═════ Available records

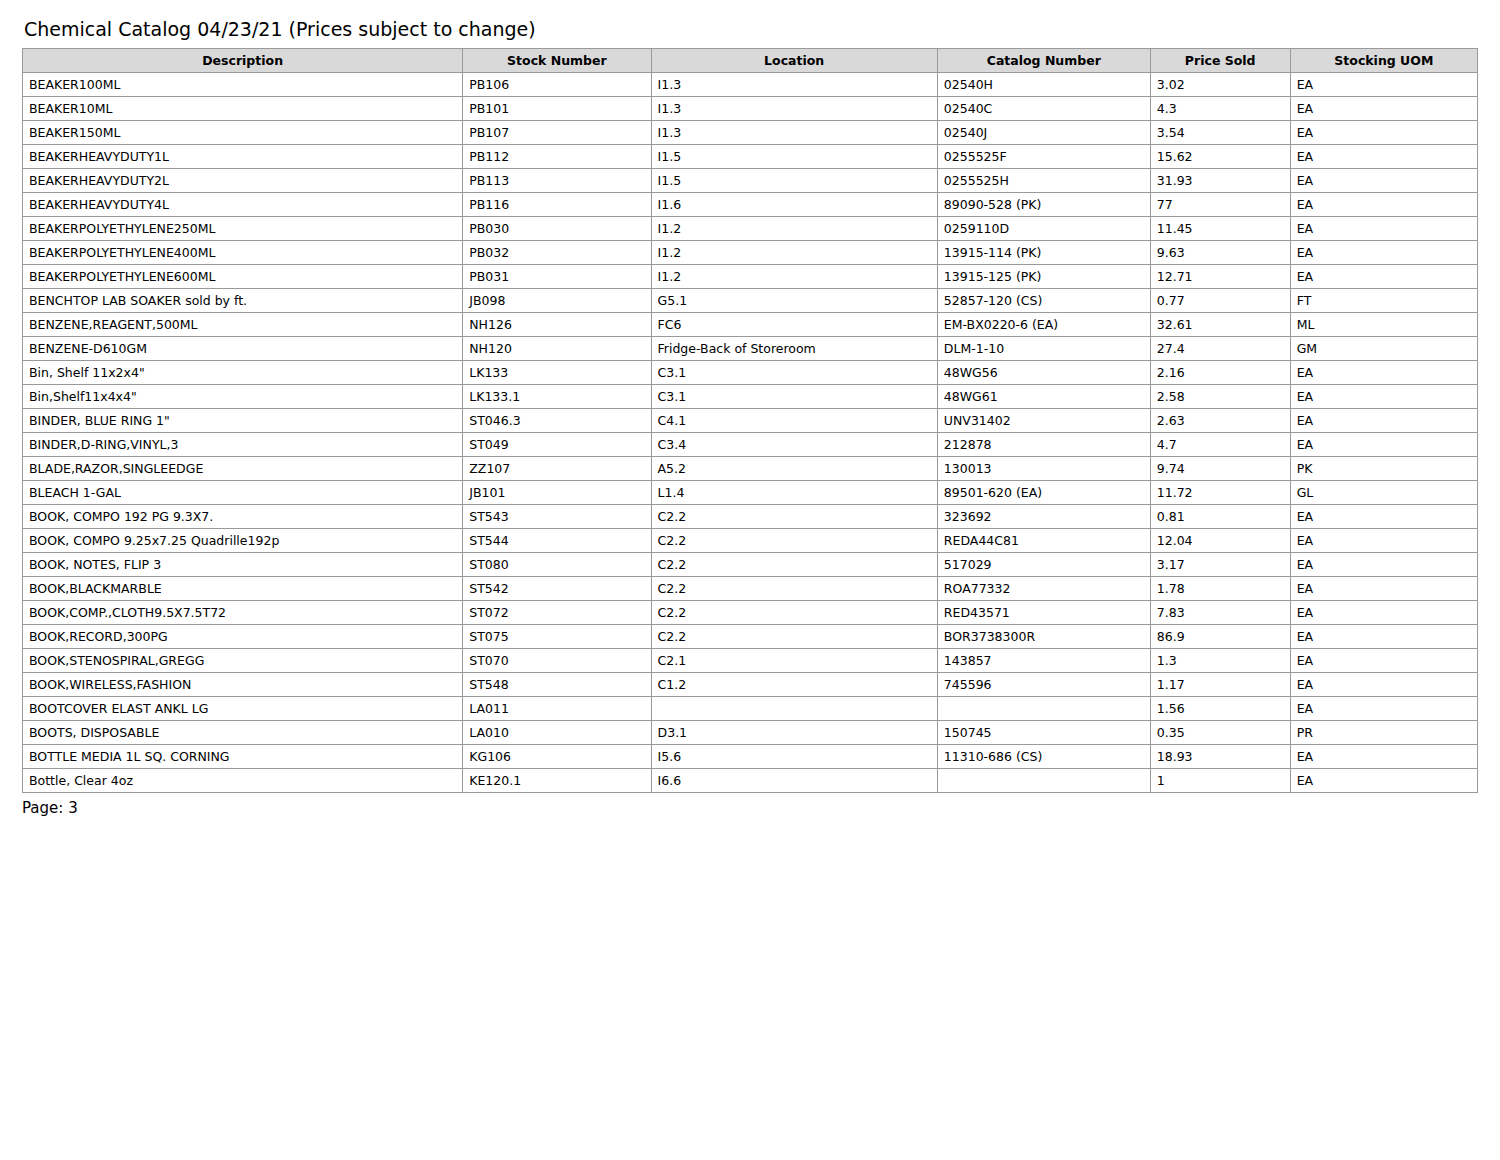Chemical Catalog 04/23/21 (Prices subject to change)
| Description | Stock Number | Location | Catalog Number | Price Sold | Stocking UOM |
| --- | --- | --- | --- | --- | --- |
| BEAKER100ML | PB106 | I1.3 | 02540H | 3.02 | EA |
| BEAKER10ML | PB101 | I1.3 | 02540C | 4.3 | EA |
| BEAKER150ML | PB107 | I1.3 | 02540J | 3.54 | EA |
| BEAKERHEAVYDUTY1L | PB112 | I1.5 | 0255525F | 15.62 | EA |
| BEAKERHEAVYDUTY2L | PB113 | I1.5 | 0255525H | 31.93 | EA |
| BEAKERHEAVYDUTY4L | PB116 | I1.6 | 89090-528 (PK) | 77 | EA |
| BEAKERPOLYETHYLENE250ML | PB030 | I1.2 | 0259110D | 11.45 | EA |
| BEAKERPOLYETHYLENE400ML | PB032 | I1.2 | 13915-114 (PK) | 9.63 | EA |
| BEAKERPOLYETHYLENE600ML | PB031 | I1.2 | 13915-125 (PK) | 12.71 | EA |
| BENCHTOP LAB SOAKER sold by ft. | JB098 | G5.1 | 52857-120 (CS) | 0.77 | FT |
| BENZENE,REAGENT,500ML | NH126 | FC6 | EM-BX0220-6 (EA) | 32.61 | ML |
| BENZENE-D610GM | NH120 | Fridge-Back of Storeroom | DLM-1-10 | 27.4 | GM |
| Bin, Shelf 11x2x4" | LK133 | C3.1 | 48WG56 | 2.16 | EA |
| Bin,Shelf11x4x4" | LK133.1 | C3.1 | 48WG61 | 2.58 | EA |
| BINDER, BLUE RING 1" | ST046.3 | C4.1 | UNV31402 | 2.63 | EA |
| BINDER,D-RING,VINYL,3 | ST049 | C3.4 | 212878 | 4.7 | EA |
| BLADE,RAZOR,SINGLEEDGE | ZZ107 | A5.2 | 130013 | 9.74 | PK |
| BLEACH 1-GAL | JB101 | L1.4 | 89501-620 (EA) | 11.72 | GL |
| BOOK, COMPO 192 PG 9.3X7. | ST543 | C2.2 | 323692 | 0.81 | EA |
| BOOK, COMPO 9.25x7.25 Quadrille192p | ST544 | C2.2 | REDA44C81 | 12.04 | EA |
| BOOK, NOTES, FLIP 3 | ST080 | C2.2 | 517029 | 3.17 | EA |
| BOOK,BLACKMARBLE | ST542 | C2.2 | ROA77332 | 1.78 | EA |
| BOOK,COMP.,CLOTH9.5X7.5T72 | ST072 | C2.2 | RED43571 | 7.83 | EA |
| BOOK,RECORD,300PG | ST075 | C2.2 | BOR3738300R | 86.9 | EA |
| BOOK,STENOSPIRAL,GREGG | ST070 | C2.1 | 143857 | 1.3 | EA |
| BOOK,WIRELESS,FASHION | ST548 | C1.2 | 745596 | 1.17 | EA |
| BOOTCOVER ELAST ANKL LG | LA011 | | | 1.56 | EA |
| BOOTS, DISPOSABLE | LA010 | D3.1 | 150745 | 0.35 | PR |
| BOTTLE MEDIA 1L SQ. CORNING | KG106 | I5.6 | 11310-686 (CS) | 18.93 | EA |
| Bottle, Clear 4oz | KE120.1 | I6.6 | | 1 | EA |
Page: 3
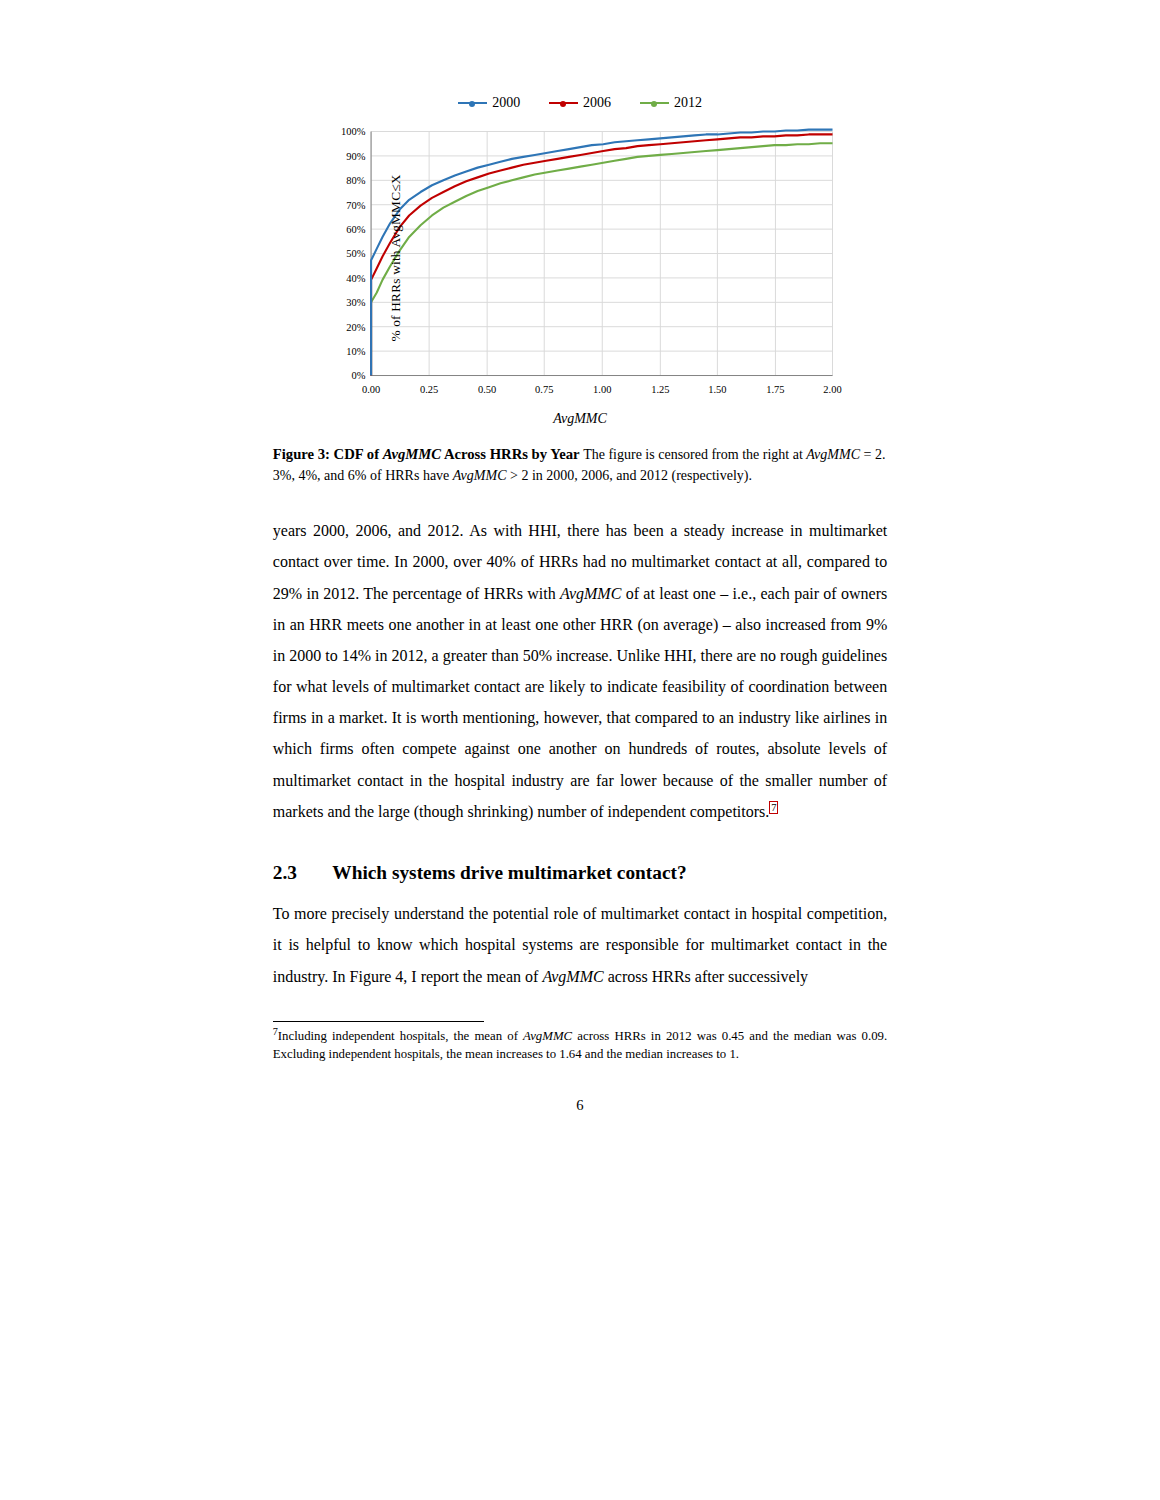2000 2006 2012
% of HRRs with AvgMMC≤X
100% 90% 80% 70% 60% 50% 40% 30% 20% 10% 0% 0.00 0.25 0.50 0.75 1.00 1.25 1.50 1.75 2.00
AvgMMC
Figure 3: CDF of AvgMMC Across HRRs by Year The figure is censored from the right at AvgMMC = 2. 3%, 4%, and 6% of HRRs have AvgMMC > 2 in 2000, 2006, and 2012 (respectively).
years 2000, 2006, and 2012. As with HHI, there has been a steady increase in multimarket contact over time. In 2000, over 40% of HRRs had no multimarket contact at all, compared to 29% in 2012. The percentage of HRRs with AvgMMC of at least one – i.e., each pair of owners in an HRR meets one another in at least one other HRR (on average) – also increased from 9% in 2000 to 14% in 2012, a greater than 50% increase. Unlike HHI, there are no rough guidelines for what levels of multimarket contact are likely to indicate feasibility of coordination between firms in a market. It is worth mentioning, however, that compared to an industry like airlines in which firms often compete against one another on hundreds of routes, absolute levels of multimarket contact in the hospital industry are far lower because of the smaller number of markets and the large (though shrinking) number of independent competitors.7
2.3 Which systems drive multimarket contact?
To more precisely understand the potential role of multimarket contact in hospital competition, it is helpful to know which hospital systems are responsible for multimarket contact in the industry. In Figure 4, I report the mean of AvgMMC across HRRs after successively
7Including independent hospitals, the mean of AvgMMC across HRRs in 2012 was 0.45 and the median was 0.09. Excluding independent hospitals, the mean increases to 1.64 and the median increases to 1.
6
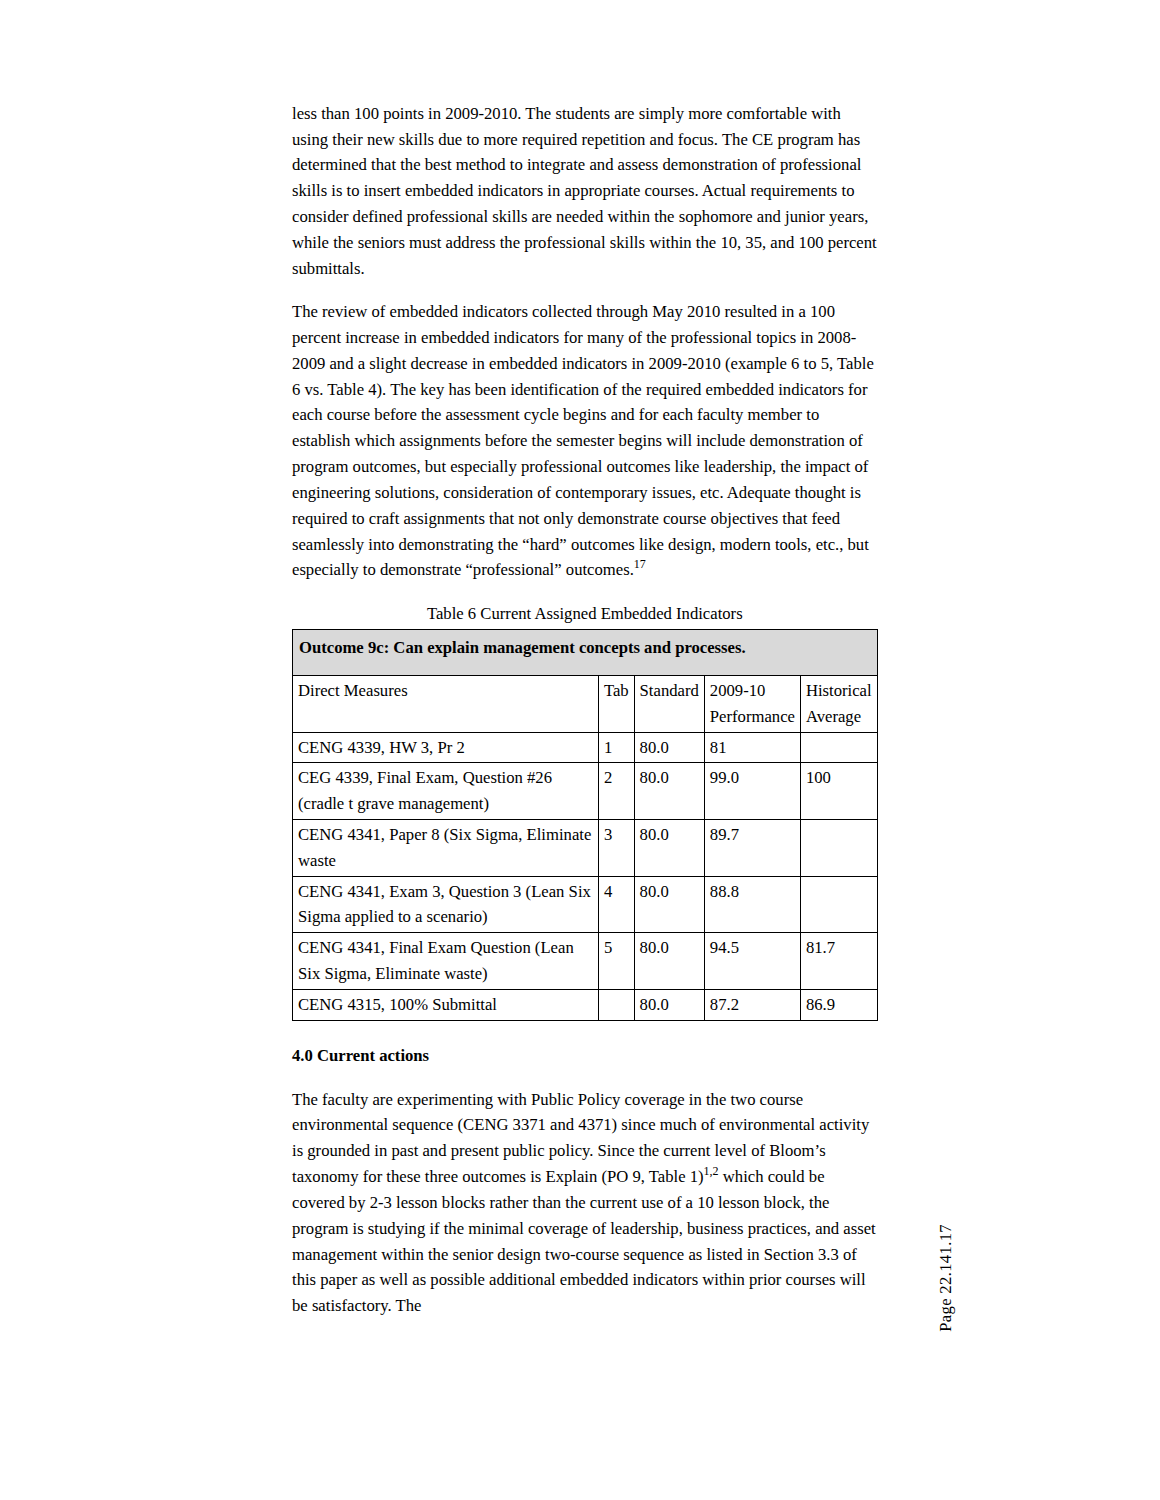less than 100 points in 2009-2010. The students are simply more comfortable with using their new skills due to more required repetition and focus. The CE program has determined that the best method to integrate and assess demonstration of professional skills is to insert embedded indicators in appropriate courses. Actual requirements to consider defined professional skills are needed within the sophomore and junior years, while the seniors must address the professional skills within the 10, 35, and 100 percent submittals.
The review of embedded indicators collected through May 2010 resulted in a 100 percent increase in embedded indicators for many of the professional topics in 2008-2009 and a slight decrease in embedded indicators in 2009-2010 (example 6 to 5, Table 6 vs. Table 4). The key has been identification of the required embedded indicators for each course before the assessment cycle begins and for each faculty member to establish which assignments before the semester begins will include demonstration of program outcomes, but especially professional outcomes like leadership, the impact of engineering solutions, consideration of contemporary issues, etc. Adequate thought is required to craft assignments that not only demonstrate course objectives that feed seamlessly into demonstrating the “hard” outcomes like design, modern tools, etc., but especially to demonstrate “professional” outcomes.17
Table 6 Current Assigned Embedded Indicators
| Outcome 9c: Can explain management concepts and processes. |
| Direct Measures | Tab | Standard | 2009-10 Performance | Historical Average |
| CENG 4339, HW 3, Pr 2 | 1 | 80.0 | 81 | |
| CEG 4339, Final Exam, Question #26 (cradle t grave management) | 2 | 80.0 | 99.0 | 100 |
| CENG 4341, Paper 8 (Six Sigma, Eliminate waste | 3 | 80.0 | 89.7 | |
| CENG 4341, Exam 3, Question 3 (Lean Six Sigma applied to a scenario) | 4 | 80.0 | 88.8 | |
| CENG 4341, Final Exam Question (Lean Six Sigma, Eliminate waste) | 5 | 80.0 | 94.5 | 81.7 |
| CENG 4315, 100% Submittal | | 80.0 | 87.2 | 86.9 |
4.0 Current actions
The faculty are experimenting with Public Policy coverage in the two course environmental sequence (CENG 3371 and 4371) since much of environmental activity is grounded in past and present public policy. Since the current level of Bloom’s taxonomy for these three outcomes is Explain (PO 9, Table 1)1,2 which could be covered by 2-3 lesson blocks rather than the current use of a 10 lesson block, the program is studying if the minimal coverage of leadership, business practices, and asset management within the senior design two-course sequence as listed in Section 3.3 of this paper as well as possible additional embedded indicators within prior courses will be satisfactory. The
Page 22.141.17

══════════

> Problem to work on:
Please set down the records exactly, and keep every image out of the copy.

> Result of the exercise:
Chemical Catalog 04/23/21 (Prices subject to change)
| Description | Stock Number | Location | Catalog Number | Price Sold | Stocking UOM |
| --- | --- | --- | --- | --- | --- |
| BEAKER100ML | PB106 | I1.3 | 02540H | 3.02 | EA |
| BEAKER10ML | PB101 | I1.3 | 02540C | 4.3 | EA |
| BEAKER150ML | PB107 | I1.3 | 02540J | 3.54 | EA |
| BEAKERHEAVYDUTY1L | PB112 | I1.5 | 0255525F | 15.62 | EA |
| BEAKERHEAVYDUTY2L | PB113 | I1.5 | 0255525H | 31.93 | EA |
| BEAKERHEAVYDUTY4L | PB116 | I1.6 | 89090-528 (PK) | 77 | EA |
| BEAKERPOLYETHYLENE250ML | PB030 | I1.2 | 0259110D | 11.45 | EA |
| BEAKERPOLYETHYLENE400ML | PB032 | I1.2 | 13915-114 (PK) | 9.63 | EA |
| BEAKERPOLYETHYLENE600ML | PB031 | I1.2 | 13915-125 (PK) | 12.71 | EA |
| BENCHTOP LAB SOAKER sold by ft. | JB098 | G5.1 | 52857-120 (CS) | 0.77 | FT |
| BENZENE,REAGENT,500ML | NH126 | FC6 | EM-BX0220-6 (EA) | 32.61 | ML |
| BENZENE-D610GM | NH120 | Fridge-Back of Storeroom | DLM-1-10 | 27.4 | GM |
| Bin, Shelf 11x2x4" | LK133 | C3.1 | 48WG56 | 2.16 | EA |
| Bin,Shelf11x4x4" | LK133.1 | C3.1 | 48WG61 | 2.58 | EA |
| BINDER, BLUE RING 1" | ST046.3 | C4.1 | UNV31402 | 2.63 | EA |
| BINDER,D-RING,VINYL,3 | ST049 | C3.4 | 212878 | 4.7 | EA |
| BLADE,RAZOR,SINGLEEDGE | ZZ107 | A5.2 | 130013 | 9.74 | PK |
| BLEACH 1-GAL | JB101 | L1.4 | 89501-620 (EA) | 11.72 | GL |
| BOOK, COMPO 192 PG 9.3X7. | ST543 | C2.2 | 323692 | 0.81 | EA |
| BOOK, COMPO 9.25x7.25 Quadrille192p | ST544 | C2.2 | REDA44C81 | 12.04 | EA |
| BOOK, NOTES, FLIP 3 | ST080 | C2.2 | 517029 | 3.17 | EA |
| BOOK,BLACKMARBLE | ST542 | C2.2 | ROA77332 | 1.78 | EA |
| BOOK,COMP.,CLOTH9.5X7.5T72 | ST072 | C2.2 | RED43571 | 7.83 | EA |
| BOOK,RECORD,300PG | ST075 | C2.2 | BOR3738300R | 86.9 | EA |
| BOOK,STENOSPIRAL,GREGG | ST070 | C2.1 | 143857 | 1.3 | EA |
| BOOK,WIRELESS,FASHION | ST548 | C1.2 | 745596 | 1.17 | EA |
| BOOTCOVER ELAST ANKL LG | LA011 | | | 1.56 | EA |
| BOOTS, DISPOSABLE | LA010 | D3.1 | 150745 | 0.35 | PR |
| BOTTLE MEDIA 1L SQ. CORNING | KG106 | I5.6 | 11310-686 (CS) | 18.93 | EA |
| Bottle, Clear 4oz | KE120.1 | I6.6 | | 1 | EA |
Page: 3
2000 2006 2012
% of HRRs with AvgMMC≤X
100% 90% 80% 70% 60% 50% 40% 30% 20% 10% 0% 0.00 0.25 0.50 0.75 1.00 1.25 1.50 1.75 2.00
AvgMMC
Figure 3: CDF of AvgMMC Across HRRs by Year The figure is censored from the right at AvgMMC = 2. 3%, 4%, and 6% of HRRs have AvgMMC > 2 in 2000, 2006, and 2012 (respectively).
years 2000, 2006, and 2012. As with HHI, there has been a steady increase in multimarket contact over time. In 2000, over 40% of HRRs had no multimarket contact at all, compared to 29% in 2012. The percentage of HRRs with AvgMMC of at least one – i.e., each pair of owners in an HRR meets one another in at least one other HRR (on average) – also increased from 9% in 2000 to 14% in 2012, a greater than 50% increase. Unlike HHI, there are no rough guidelines for what levels of multimarket contact are likely to indicate feasibility of coordination between firms in a market. It is worth mentioning, however, that compared to an industry like airlines in which firms often compete against one another on hundreds of routes, absolute levels of multimarket contact in the hospital industry are far lower because of the smaller number of markets and the large (though shrinking) number of independent competitors.7
2.3 Which systems drive multimarket contact?
To more precisely understand the potential role of multimarket contact in hospital competition, it is helpful to know which hospital systems are responsible for multimarket contact in the industry. In Figure 4, I report the mean of AvgMMC across HRRs after successively
7Including independent hospitals, the mean of AvgMMC across HRRs in 2012 was 0.45 and the median was 0.09. Excluding independent hospitals, the mean increases to 1.64 and the median increases to 1.
6
less than 100 points in 2009-2010. The students are simply more comfortable with using their new skills due to more required repetition and focus. The CE program has determined that the best method to integrate and assess demonstration of professional skills is to insert embedded indicators in appropriate courses. Actual requirements to consider defined professional skills are needed within the sophomore and junior years, while the seniors must address the professional skills within the 10, 35, and 100 percent submittals.
The review of embedded indicators collected through May 2010 resulted in a 100 percent increase in embedded indicators for many of the professional topics in 2008-2009 and a slight decrease in embedded indicators in 2009-2010 (example 6 to 5, Table 6 vs. Table 4). The key has been identification of the required embedded indicators for each course before the assessment cycle begins and for each faculty member to establish which assignments before the semester begins will include demonstration of program outcomes, but especially professional outcomes like leadership, the impact of engineering solutions, consideration of contemporary issues, etc. Adequate thought is required to craft assignments that not only demonstrate course objectives that feed seamlessly into demonstrating the “hard” outcomes like design, modern tools, etc., but especially to demonstrate “professional” outcomes.17
Table 6 Current Assigned Embedded Indicators
| Outcome 9c: Can explain management concepts and processes. |
| Direct Measures | Tab | Standard | 2009-10 Performance | Historical Average |
| CENG 4339, HW 3, Pr 2 | 1 | 80.0 | 81 | |
| CEG 4339, Final Exam, Question #26 (cradle t grave management) | 2 | 80.0 | 99.0 | 100 |
| CENG 4341, Paper 8 (Six Sigma, Eliminate waste | 3 | 80.0 | 89.7 | |
| CENG 4341, Exam 3, Question 3 (Lean Six Sigma applied to a scenario) | 4 | 80.0 | 88.8 | |
| CENG 4341, Final Exam Question (Lean Six Sigma, Eliminate waste) | 5 | 80.0 | 94.5 | 81.7 |
| CENG 4315, 100% Submittal | | 80.0 | 87.2 | 86.9 |
4.0 Current actions
The faculty are experimenting with Public Policy coverage in the two course environmental sequence (CENG 3371 and 4371) since much of environmental activity is grounded in past and present public policy. Since the current level of Bloom’s taxonomy for these three outcomes is Explain (PO 9, Table 1)1,2 which could be covered by 2-3 lesson blocks rather than the current use of a 10 lesson block, the program is studying if the minimal coverage of leadership, business practices, and asset management within the senior design two-course sequence as listed in Section 3.3 of this paper as well as possible additional embedded indicators within prior courses will be satisfactory. The
Page 22.141.17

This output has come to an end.